C.R. Dans un monde idéal, je ne recommanderais pas forcément aux utilisateurs et utilisatrices de se pencher sur l’IA comme une solution, mais je le prendrais plus comme une source d’inspiration, sans pour autant copier/coller le message. C’est le même principe que lorsqu’on brainstorme sur la première phrase à envoyer, lors d’une soirée entre copain·es. Ça peut donner des idées, mais ça ne correspond pas toujours à ce dont on a envie.

Prendre en compte les centres d’intérêt et autres indices sur la personnalité de son match, peut être intéressant, d’où l’importance de prendre le temps de créer son profil. C’est un point de départ qui peut permettre de rebondir, autrement qu’avec un classique « salut, ça va ? » qui, je pense, ennuie la Terre entière aujourd’hui. Puis en face, la personne saura que ce premier message n’a pas été envoyé à tous les autres contacts qu’on a envie de crusher. 

ELLE. Si 53% des répondant·es souhaiteraient recevoir de l’aide pour envoyer le premier message, 26% voudraient même que l’IA fasse toute la conversation à leur place. Quelles sont les limites à cette forme d’utilisation ? 

C.R. L’IA peut donner des pistes, mais sachant qu’on est sur un processus de rencontres, pour potentiellement tisser une relation, le robot finira par être à court de réponses. Par exemple, si votre crush vous demande quelles sont vos séries préférées sur Netflix, demander conseil à ChatGPT ne sera pas très utile. Au fur et à mesure de la conversation, quand il s’agit d’en dévoiler un peu plus sur soi et sur ses goûts, forcément, l’intérêt de l’IA se perd.

Chez Happn, on ne recommande pas forcément de l’utiliser sur le long terme, puisque le but n’est pas de transformer ces conversations en relations 100% virtuelles, sans aucun reflet de la personnalité des interlocuteur·ices. Par la suite, lors de la rencontre physique, il n’y aura plus de masque pour faire semblant. Je pense que l’intérêt de l’IA, c’est surtout d’enlever la petite pression du début. 

« On a toujours eu besoin d’un coup de pouce pour rencontrer quelqu’un »

ELLE. Cet attrait pour l’IA sur les applis de rencontres est-il préoccupant selon vous ? 

C.R. Bien sûr que non. Au départ, la montée en puissance des applis de rencontre elles-mêmes, a occasionné les mêmes questions, qu’on ne se pose plus dix ans après. Si on remonte encore plus loin, les agences matrimoniales existent depuis des lustres : on a toujours eu besoin d’un coup de pouce pour rencontrer quelqu’un. Je pense que l’utilisation de l’IA fait sens si elle a une vraie valeur ajoutée, et qu’elle est utilisée de manière éthique.

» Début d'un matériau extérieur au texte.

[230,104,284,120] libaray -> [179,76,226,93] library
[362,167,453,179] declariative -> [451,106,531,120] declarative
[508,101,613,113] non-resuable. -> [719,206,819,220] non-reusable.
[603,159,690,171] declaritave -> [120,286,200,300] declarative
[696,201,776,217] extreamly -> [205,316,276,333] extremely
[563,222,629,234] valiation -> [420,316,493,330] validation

ELLE. Comment voyez-vous l’utilisation de l’IA évoluer dans le domaine des rencontres en ligne à l’avenir ?

C.R. Il serait en effet intéressant de voir l’évolution de ce phénomène dans le temps. L’année dernière, tout le monde avait le métavers dans la tête, et finalement, ça s’est essoufflé.

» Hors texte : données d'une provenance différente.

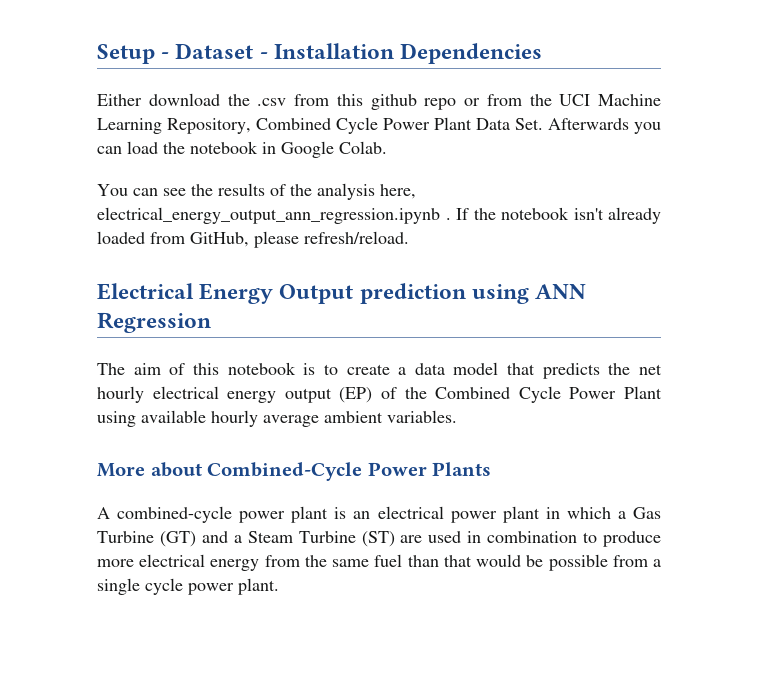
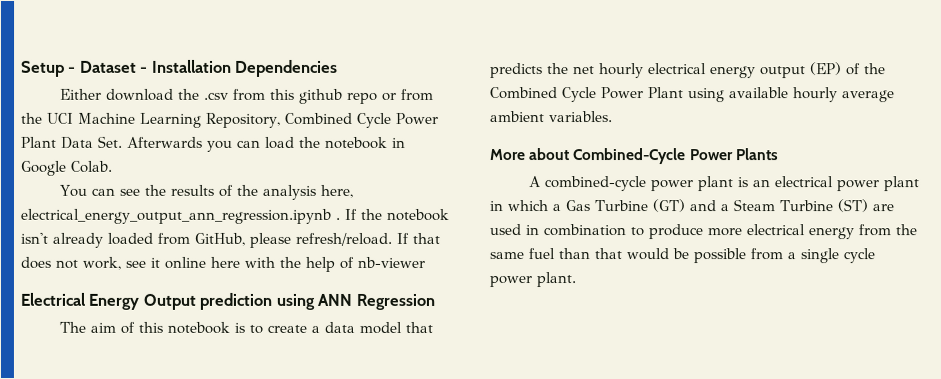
(409, 237) none -> [396,232,440,244] [20,256,425,272] If that does not work, see it online here with the help of nb-viewer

En revanche, l’expérience de l’application de rencontres est, à l’origine, plutôt solitaire et intime. Le fait que les célibataires se déclarent intéressé·es par l’IA, montre que nous avons une responsabilité à les accompagner. Au regard des résultats de cette enquête, il pourrait être intéressant de mettre au point une option qui permette de détecter les points communs sur les profils, pour faciliter le contact et la première approche. L’expérience ne doit pas s’arrêter à la proposition de profils : elle doit être beaucoup plus complète. Je suis certaine que les applications s’empareront de ce phénomène et que l’IA y trouvera une place. Reste à définir laquelle, pour qu’elle soit importante et non remplaçante.